▸ **Problem**: Every line below that has the string "four" needs to be copied.

▸ **The input**:
----

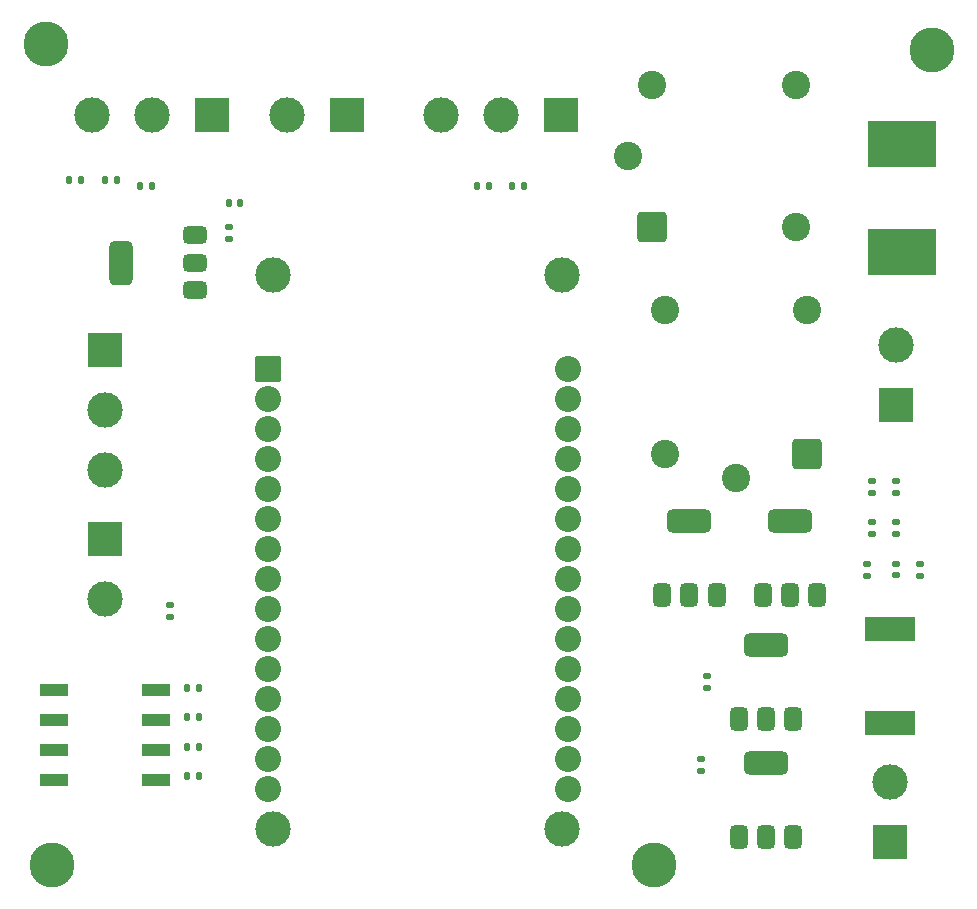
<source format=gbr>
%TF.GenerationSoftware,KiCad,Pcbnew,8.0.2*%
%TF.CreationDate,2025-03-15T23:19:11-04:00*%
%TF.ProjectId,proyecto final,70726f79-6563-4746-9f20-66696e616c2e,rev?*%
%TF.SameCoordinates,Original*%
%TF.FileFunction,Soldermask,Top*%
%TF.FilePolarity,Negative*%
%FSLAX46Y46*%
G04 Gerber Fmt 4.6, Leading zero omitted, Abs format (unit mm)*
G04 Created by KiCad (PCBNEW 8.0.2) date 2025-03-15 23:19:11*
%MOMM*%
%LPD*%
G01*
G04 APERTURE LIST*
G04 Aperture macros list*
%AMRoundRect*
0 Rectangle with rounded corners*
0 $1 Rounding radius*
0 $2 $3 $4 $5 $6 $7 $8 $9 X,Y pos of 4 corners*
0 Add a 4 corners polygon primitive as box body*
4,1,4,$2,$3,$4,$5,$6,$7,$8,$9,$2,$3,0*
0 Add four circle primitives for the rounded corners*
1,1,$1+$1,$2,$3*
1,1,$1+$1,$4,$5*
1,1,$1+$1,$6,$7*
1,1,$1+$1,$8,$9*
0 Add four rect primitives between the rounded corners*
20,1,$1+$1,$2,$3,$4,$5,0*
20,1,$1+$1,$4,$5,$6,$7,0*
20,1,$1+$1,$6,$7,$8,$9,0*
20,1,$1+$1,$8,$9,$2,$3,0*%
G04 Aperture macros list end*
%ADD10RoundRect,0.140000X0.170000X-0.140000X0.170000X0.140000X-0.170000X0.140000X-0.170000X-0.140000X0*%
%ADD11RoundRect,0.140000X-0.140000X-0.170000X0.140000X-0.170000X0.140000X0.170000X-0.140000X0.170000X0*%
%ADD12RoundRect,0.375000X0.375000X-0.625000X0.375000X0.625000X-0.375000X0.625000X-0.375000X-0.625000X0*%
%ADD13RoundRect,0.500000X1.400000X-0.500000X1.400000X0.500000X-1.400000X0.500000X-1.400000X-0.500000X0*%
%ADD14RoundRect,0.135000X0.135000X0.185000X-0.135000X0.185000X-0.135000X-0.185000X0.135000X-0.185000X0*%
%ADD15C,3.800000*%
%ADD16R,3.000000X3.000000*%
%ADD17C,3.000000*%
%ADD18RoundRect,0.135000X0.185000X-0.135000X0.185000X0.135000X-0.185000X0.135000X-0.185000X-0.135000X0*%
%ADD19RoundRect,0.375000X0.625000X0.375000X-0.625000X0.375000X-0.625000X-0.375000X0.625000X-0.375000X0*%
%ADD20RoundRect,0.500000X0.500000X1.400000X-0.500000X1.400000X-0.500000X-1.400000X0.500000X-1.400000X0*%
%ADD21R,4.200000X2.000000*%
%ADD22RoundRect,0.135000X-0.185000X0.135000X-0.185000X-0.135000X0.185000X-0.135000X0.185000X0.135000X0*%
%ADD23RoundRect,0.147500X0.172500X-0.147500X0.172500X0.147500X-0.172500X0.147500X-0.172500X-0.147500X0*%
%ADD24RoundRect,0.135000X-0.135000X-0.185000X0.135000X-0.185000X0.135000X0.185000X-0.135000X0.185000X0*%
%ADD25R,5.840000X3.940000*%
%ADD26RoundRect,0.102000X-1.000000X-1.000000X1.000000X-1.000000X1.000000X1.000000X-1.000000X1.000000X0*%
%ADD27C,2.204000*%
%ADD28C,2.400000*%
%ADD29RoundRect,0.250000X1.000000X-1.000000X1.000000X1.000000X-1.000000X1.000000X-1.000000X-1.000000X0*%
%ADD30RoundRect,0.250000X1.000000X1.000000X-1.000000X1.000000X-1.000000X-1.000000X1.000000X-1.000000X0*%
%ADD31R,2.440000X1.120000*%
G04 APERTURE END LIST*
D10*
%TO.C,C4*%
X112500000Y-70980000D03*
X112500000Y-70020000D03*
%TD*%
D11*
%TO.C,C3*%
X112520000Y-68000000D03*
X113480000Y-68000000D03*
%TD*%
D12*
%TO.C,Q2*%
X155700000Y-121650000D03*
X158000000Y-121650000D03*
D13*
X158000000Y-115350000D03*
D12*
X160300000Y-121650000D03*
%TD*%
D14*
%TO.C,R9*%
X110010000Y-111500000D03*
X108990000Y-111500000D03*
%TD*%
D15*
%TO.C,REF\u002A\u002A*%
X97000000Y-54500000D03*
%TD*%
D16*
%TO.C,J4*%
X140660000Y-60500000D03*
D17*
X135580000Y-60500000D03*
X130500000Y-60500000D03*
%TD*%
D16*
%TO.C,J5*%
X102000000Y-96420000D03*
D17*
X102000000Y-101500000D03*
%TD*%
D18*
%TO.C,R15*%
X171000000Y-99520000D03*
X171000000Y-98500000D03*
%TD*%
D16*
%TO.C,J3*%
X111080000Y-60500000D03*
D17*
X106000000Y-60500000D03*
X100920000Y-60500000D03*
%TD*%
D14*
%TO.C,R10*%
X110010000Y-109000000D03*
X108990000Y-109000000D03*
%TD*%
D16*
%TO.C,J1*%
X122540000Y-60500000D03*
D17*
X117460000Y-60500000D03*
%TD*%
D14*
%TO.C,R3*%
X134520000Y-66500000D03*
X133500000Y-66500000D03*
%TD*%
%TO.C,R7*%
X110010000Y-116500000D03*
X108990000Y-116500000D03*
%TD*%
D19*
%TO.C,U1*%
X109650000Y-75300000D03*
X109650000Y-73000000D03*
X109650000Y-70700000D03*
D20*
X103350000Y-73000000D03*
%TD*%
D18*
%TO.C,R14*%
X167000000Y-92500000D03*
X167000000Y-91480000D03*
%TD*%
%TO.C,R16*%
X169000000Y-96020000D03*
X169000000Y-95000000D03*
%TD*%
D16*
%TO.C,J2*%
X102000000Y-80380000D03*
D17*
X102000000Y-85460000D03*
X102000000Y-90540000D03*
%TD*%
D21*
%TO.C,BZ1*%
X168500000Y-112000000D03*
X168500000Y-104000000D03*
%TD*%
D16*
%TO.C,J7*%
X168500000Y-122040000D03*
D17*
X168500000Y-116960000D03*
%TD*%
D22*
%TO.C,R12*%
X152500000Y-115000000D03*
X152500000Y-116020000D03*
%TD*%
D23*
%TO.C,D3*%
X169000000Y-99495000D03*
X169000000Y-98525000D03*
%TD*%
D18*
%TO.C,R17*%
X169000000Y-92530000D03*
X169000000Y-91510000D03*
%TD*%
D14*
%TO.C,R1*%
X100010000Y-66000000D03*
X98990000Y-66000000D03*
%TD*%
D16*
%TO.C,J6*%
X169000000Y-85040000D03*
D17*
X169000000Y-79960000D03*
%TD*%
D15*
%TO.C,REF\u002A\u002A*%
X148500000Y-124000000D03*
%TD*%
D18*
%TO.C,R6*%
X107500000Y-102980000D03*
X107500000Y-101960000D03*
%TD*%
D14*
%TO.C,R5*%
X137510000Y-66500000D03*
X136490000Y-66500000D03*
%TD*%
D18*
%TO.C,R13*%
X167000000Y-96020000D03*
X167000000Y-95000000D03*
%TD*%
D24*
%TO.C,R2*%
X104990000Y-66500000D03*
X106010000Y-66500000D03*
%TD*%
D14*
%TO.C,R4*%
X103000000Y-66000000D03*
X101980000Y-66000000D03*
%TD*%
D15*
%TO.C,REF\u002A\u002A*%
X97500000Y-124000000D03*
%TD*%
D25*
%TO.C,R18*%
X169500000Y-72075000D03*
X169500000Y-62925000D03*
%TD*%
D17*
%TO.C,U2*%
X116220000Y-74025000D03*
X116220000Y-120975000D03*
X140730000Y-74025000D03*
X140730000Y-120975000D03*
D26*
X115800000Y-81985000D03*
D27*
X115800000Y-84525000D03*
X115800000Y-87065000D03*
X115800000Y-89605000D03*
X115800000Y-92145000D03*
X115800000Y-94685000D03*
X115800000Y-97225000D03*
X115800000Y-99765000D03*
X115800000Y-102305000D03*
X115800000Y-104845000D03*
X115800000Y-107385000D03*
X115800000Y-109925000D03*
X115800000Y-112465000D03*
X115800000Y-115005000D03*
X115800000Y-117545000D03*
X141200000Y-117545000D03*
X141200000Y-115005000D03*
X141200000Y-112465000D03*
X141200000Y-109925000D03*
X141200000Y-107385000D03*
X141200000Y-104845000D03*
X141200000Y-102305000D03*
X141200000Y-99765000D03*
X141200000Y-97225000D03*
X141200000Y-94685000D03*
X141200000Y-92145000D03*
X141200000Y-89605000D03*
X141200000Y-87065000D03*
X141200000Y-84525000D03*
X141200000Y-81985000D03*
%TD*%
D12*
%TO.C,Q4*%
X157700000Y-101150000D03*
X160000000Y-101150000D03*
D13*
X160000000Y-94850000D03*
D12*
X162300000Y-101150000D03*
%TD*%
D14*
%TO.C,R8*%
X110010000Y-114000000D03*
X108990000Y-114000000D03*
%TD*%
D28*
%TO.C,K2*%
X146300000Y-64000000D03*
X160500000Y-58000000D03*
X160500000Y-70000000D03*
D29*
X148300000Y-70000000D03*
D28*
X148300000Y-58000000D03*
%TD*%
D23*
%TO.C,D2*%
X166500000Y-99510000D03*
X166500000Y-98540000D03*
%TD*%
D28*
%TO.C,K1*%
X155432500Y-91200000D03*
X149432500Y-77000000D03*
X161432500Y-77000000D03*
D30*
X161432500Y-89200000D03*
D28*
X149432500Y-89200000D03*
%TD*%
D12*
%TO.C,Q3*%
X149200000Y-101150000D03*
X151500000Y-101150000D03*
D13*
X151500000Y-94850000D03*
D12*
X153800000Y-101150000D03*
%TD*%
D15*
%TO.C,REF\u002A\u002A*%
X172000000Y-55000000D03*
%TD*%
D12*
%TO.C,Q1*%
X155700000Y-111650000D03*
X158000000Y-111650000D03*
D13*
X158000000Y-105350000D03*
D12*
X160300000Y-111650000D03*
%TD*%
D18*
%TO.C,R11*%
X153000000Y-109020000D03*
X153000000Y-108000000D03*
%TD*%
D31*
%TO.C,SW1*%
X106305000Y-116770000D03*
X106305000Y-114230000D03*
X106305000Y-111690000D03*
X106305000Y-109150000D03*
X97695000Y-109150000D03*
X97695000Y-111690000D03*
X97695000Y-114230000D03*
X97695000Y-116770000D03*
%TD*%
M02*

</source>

----

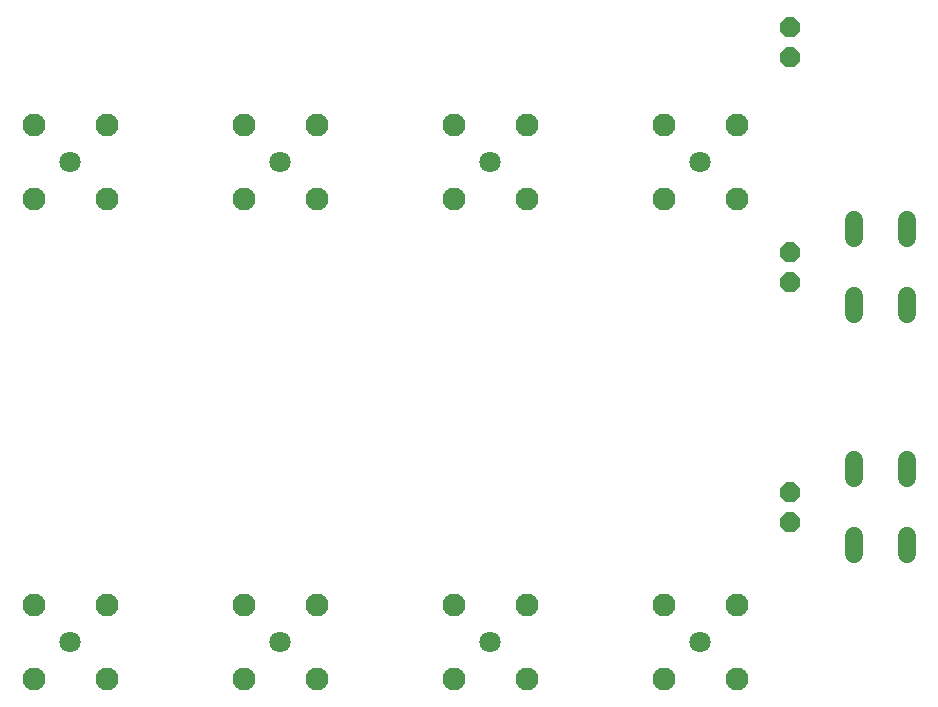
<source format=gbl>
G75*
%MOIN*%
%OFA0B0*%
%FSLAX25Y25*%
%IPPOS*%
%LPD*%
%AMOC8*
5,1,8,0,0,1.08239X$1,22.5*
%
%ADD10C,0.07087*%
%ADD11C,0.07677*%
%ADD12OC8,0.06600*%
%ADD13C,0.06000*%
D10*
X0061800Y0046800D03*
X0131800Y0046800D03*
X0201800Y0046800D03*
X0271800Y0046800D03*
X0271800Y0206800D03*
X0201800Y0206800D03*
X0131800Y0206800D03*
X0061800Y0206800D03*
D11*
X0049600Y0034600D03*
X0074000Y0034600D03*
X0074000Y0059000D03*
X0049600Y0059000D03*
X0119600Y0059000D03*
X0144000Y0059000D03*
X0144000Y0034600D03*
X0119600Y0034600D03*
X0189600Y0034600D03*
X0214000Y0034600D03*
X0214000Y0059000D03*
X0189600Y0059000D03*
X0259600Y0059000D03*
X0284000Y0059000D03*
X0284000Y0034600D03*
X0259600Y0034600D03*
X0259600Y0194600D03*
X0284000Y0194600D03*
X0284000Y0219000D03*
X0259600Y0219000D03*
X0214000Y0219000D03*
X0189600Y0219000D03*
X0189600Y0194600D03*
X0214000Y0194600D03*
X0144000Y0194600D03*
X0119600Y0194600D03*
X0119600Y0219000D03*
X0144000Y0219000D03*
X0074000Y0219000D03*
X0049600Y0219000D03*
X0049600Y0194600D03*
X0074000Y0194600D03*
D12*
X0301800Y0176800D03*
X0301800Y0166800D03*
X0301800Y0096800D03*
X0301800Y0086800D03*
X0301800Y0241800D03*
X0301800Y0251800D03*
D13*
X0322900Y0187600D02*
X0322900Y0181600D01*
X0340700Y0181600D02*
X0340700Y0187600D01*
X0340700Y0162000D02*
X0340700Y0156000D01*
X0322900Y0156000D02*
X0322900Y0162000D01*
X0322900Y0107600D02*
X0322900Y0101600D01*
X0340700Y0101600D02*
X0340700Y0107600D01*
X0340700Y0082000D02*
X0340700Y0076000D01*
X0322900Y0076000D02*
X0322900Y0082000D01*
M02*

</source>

----

▸ **Result for this exercise**:
0 Add four circle primitives for the rounded corners*
0 Add four rect primitives between the rounded corners*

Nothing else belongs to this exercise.